You hear it often from college alumi and anxious parents and former teachers all the time. During your college years, they all tell you that you can expect to find yourself.

The college atmosphere fosters such an independent environment, one that maintains the optimum temperature for self-realization.

You are independent of your parents. You are far beyond the reach of their beliefs and ideas that once had such a suffocating hold on you.

Nothing about pre-college life really prepares you for college life though. After years of having countless lessons instilled in you, being taught how to think and how to live in line with your parents beliefs, you are suddenly dumped in an environment where you are expected to be your own person.

And it is at that moment that you realize that you have never practiced, much less ever perfected, this art.

This realization is typically followed by some intense soul-searching and some life-changing modifications – a journey commonly referred to as self-discovery.

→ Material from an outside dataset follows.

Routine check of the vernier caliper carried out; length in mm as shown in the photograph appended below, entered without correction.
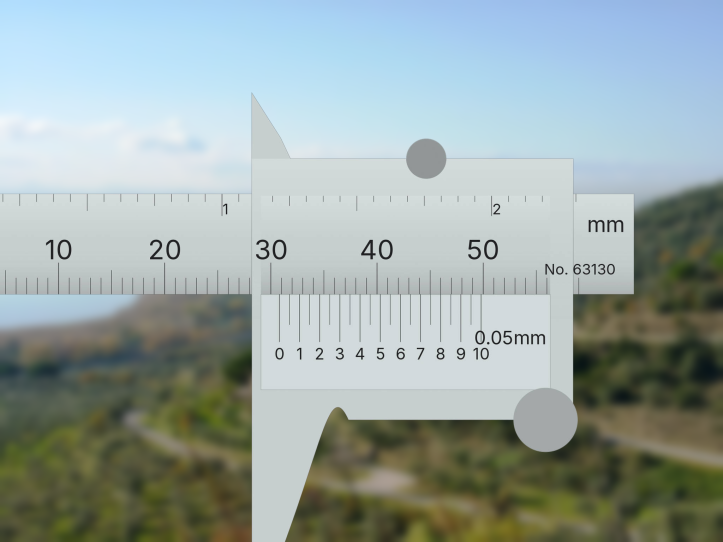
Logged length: 30.8 mm
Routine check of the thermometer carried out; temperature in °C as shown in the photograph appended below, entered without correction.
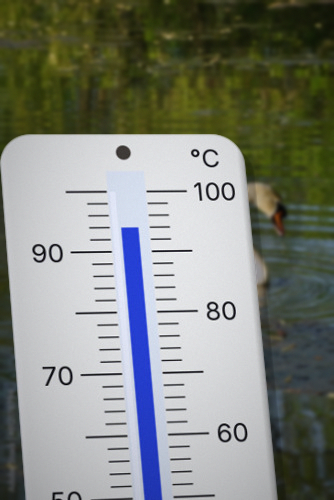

It is a journey that so many of us embark on. But if we are fully honest with ourselves, many of us do not pursue it with enough passion or patience – either because we know what a difficult journey it can be or because we are too fearful of the power and the truth that we will find.

There are others of us who have dedicated our entire lives to this journey of self-discovery. And one common question arises. Why should one feel that she must find herself?

One’s self seems like the one thing that one should never lose, much less need to search for. That is, until one has lived.

You start to realize that “you” are composed of a myriad of layers.

From the person you are around your friends, the person you are because your parents told you to be, to the person you dare not become because it contradicts your religion.

By this point, you have to deconstruct all of these layers in order to get to the real you.

So, the real you becomes more like some mysterious G-spot that you so desperately search for because you are certain that upon its discovery you are guaranteed to experience some unparalleled, euphoric satisfaction.

Commonly though, this desperation is coupled with an indescribable fear.

A fear of disappointment. A fear of reality.

Fear is what holds so many of us back in our quest to find our organic selves.

We fear the risk of throwing off our comfortable, Snuggie-like fleece of our familiarity to journey into the dark abyss of the unknown.

But honestly, there is nothing greater for us to fear than to live our lives as ‘someone else’s self’ because we were too afraid to define ourselves … by ourselves.